Questo pensiero è oggi condiviso anche da papa Francesco, che in più circostanze - dalla visita ai pentecostali della riconciliazione a Caserta del luglio 2014, a quella alla chiesa valdese a Torino del giugno 2015 e poi ai luterani a Roma nello scorso ottobre – ha fatto propri i contenuti del modello ecumenico dell’unità nella diversità: un modello da tempo assunto dal CEC (Consiglio Ecumenico delle Chiese), ritenendolo il più appropriato per la costruzione dell’unità. Questo modello, proposto anni fa dall’evangelico Oscar Cullmann, è oggi ampiamente ed autorevolmente condiviso, e può perciò essere più realisticamente perseguito, consentendoci così di compiere un passo decisivo nel percorso ecumenico, facendolo evolvere da una generica aspirazione all’unità, ad una prospettiva concreta. La grave crisi umanitaria ed ecologica che stiamo attraversando racchiude in sé anche una grande opportunità, che sta a tutti noi cogliere, perché può anche rappresentare un’ulteriore motivazione per rinsaldare i rapporti fra le chiese cristiane, stimolandoci ad investire l’energia e la creatività necessarie per muoverci nella nuova direzione; ma per farlo, è necessario andare al di là delle ritualità istituzionali e delle iniziative culturali affidate agli ‘esperti’, sollecitando la base delle nostre chiese a promuovere e realizzare in modo fraterno concrete esperienze ed attività comuni, stimolandola con una pastorale che punti lo sguardo anche al di là del recinto della propria chiesa.

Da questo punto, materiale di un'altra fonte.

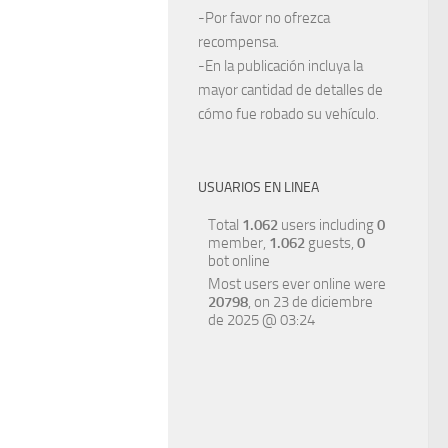
-Por favor no ofrezca
recompensa.
-En la publicación incluya la
mayor cantidad de detalles de
cómo fue robado su vehículo.
USUARIOS EN LINEA
Total
1.062
users including
0
member,
1.062
guests,
0
bot online
Most users ever online were
20798
, on 23 de diciembre
de 2025 @ 03:24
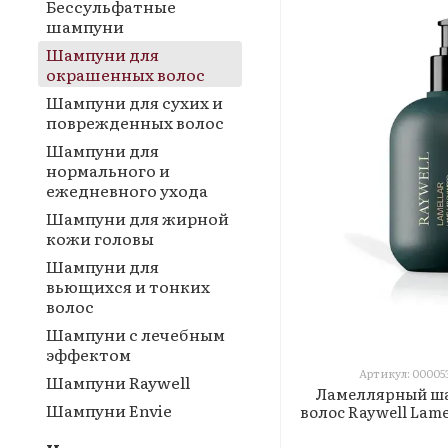
Бессульфатные
шампуни
Шампуни для
окрашенных волос
Шампуни для сухих и
поврежденных волос
Шампуни для
нормального и
ежедневного ухода
Шампуни для жирной
кожи головы
Шампуни для
вьющихся и тонких
волос
Шампуни с лечебным
эффектом
Артикул: 00005
Шампуни Raywell
Ламеллярный ша
Шампуни Envie
волос Raywell Lame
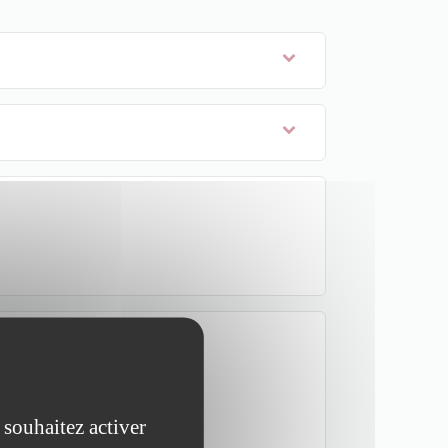
 souhaitez activer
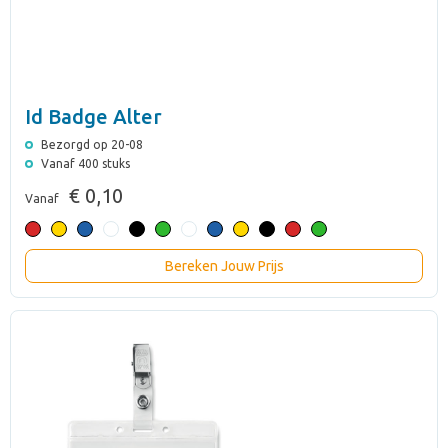
Id Badge Alter
Bezorgd op 20-08
Vanaf 400 stuks
€ 0,10
Vanaf
Bereken Jouw Prijs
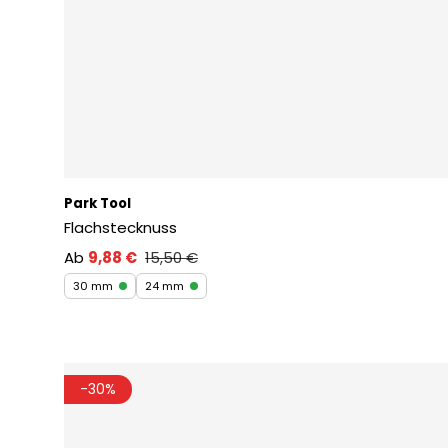
Park Tool
Flachstecknuss
Ab
9,88 €
15,50 €
30 mm
24 mm
-30%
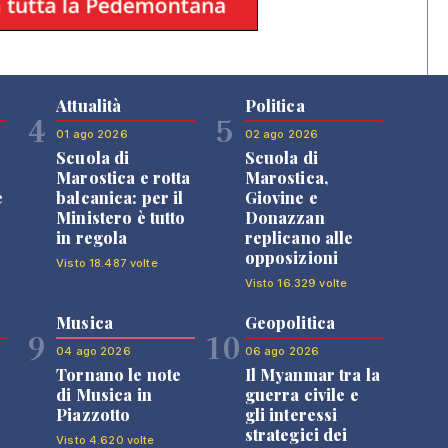
Attualità
Politica
4
5
01 ago 2026
02 ago 2026
Scuola di
Scuola di
n
Marostica e rotta
Marostica,
e
balcanica: per il
Giovine e
Ministero è tutto
Donazzan
in regola
replicano alle
opposizioni
Visto 18.487 volte
Visto 16.329 volte
Musica
Geopolitica
9
10
04 ago 2026
06 ago 2026
Tornano le note
Il Myanmar tra la
di Musica in
guerra civile e
Piazzotto
gli interessi
strategici dei
Visto 4.620 volte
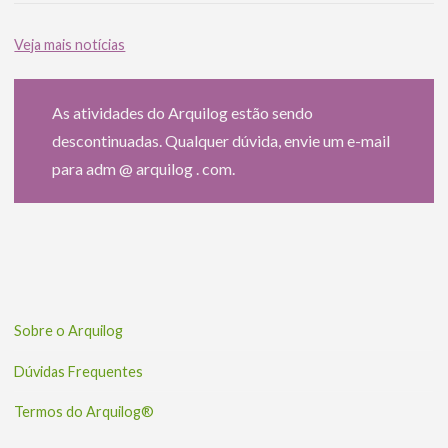
Veja mais notícias
As atividades do Arquilog estão sendo
descontinuadas. Qualquer dúvida, envie um e-mail
para adm @ arquilog . com.
Sobre o Arquilog
Dúvidas Frequentes
Termos do Arquilog®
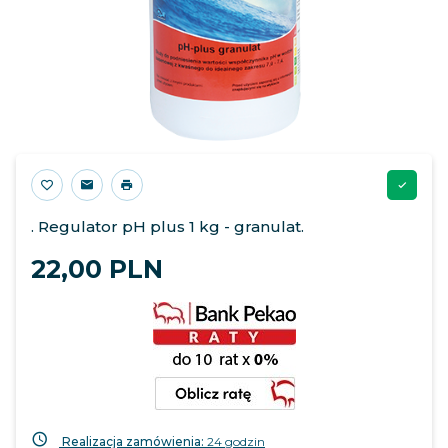
. Regulator pH plus 1 kg - granulat.
22,
00
PLN
Realizacja zamówienia:
24 godzin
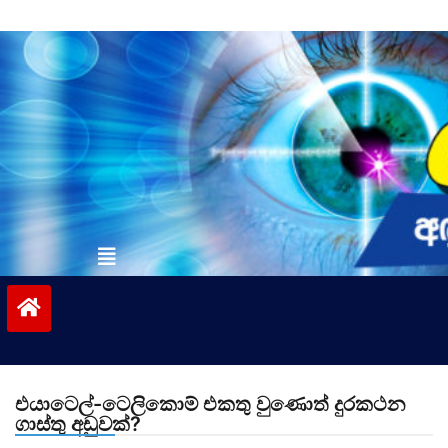
Skip
to
content
vinivida.lk
එයාටෙල්-ටෙලිකොම් එකතු වුණොත් දුරකථන
ගාස්තු අඩුවක්?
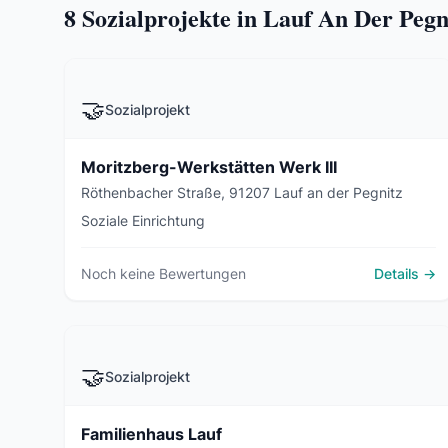
8
Sozialprojekte in Lauf An Der Pegn
🤝
Sozialprojekt
Moritzberg-Werkstätten Werk III
Röthenbacher Straße, 91207 Lauf an der Pegnitz
Soziale Einrichtung
Noch keine Bewertungen
Details →
🤝
Sozialprojekt
Familienhaus Lauf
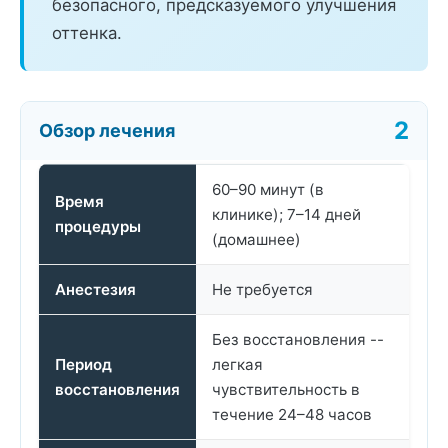
безопасного, предсказуемого улучшения
оттенка.
Обзор лечения
60–90 минут (в
Время
клинике); 7–14 дней
процедуры
(домашнее)
Анестезия
Не требуется
Без восстановления --
Период
легкая
восстановления
чувствительность в
течение 24–48 часов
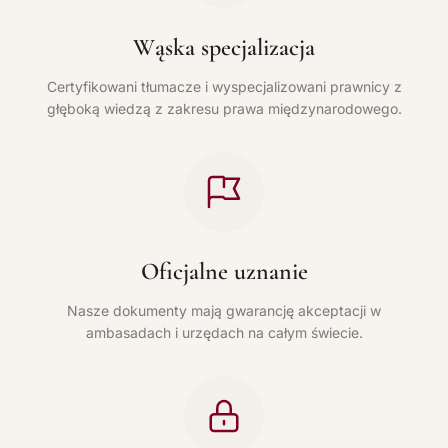
Wąska specjalizacja
Certyfikowani tłumacze i wyspecjalizowani prawnicy z
głęboką wiedzą z zakresu prawa międzynarodowego.
Oficjalne uznanie
Nasze dokumenty mają gwarancję akceptacji w
ambasadach i urzędach na całym świecie.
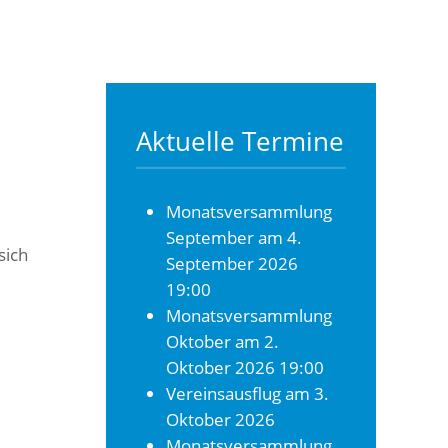
Aktuelle Termine
Monatsversammlung
September
am 4.
sich
September 2026
19:00
Monatsversammlung
Oktober
am 2.
Oktober 2026 19:00
Vereinsausflug
am 3.
Oktober 2026
Monatsversammlung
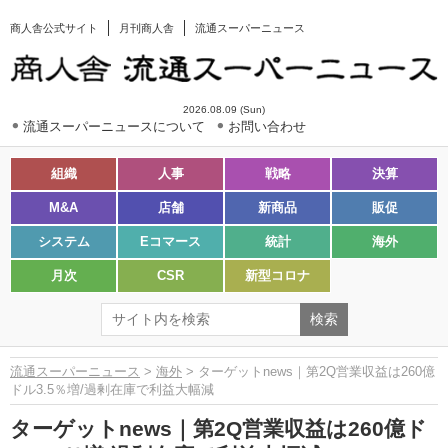
商人舎公式サイト
月刊商人舎
流通スーパーニュース
2026.08.09 (Sun)
流通スーパーニュースについて
お問い合わせ
組織
人事
戦略
決算
M&A
店舗
新商品
販促
システム
Eコマース
統計
海外
月次
CSR
新型コロナ
流通スーパーニュース
>
海外
> ターゲットnews｜第2Q営業収益は260億
ドル3.5％増/過剰在庫で利益大幅減
ターゲットnews｜第2Q営業収益は260億ド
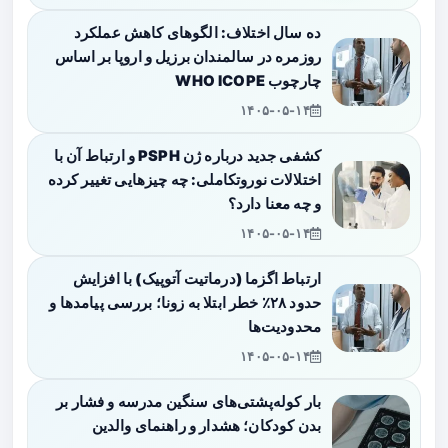
ده سال اختلاف: الگوهای کاهش عملکرد
روزمره در سالمندان برزیل و اروپا بر اساس
چارچوب WHO ICOPE
۱۴۰۵-۰۵-۱۴
کشفی جدید درباره ژن PSPH و ارتباط آن با
اختلالات نوروتکاملی: چه چیزهایی تغییر کرده
و چه معنا دارد؟
۱۴۰۵-۰۵-۱۴
ارتباط اگزما (درماتیت آتوپیک) با افزایش
حدود ۲۸٪ خطر ابتلا به زونا؛ بررسی پیامدها و
محدودیت‌ها
۱۴۰۵-۰۵-۱۴
بار کوله‌پشتی‌های سنگین مدرسه و فشار بر
بدن کودکان؛ هشدار و راهنمای والدین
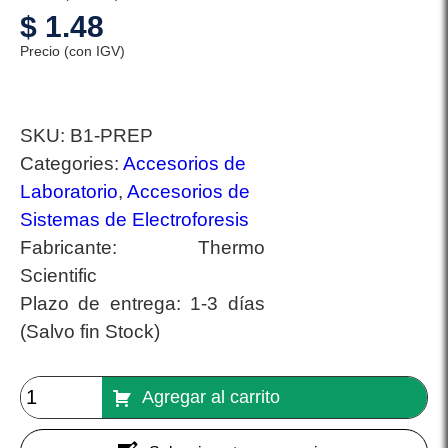
$
1.48
Precio (con IGV)
SKU:
B1-PREP
Categories:
Accesorios de
Laboratorio
,
Accesorios de
Sistemas de Electroforesis
Fabricante:
Thermo
Scientific
Plazo de entrega:
1-3 días
(Salvo fin Stock)
Agregar al carrito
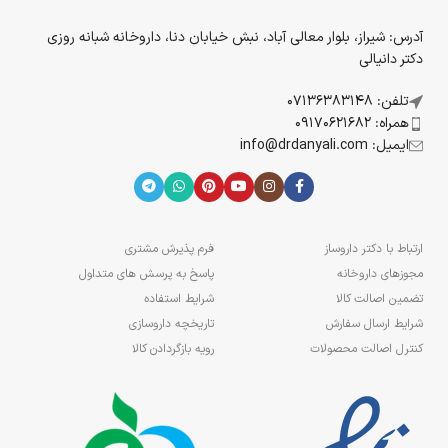
آدرس: شیراز، بلوار معالی آباد، نبش خیابان دنا، داروخانه شبانه روزی
دکتر دانیالی
تلفن: 07136383148
همراه: 09170621682
ایمیل: info@drdanyali.com
ارتباط با دکتر داروساز
فرم پذیرش مشتری
مجوزهای داروخانه
پاسخ به پرسش های متداول
تضمین اصالت کالا
شرایط استفاده
شرایط ارسال سفارش
تاریخچه داروسازی
کنترل اصالت محصولات
رویه بازگردادن کالا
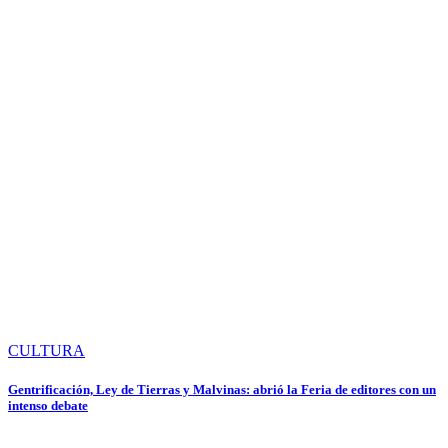
CULTURA
Gentrificación, Ley de Tierras y Malvinas: abrió la Feria de editores con un
intenso debate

La situazione di criticità sociale e sistemica che stiamo vivendo può così trasformarsi in un’opportunità da cogliere se, mettendo da parte i particolarismi di ognuno, tralasceremo da un lato – come sembra che si stia facendo – il programma di un ‘ecumenismo a stadi’ (che peraltro è da secoli pressoché immobile al primo stadio), e dall’altro il programma di un «ecumenismo evangelico», altrettanto «a stadi» anche se con partners diversi, ma bloccato dalle divergenze esistenti in ambito etico e dalle differenti visioni sociali ed ecclesiali. Su molte questioni le diversità sono ancora tante, ma non è più giustificato continuare ancora a fare della Parola un motivo di divisione; la nostra casa comune è la chiesa cristiana universale che tutti siamo chiamati ad abitare, e per la quale tutti preghiamo nella nostra confessione di fede, ed è difficile credere che le questioni che ancora ci dividono possano rappresentare un serio impedimento per la realizzazione di ciò che chiedeva Gesù quando, rivolgendosi al Padre, lo pregava affinché fossimo tutti «una cosa sola».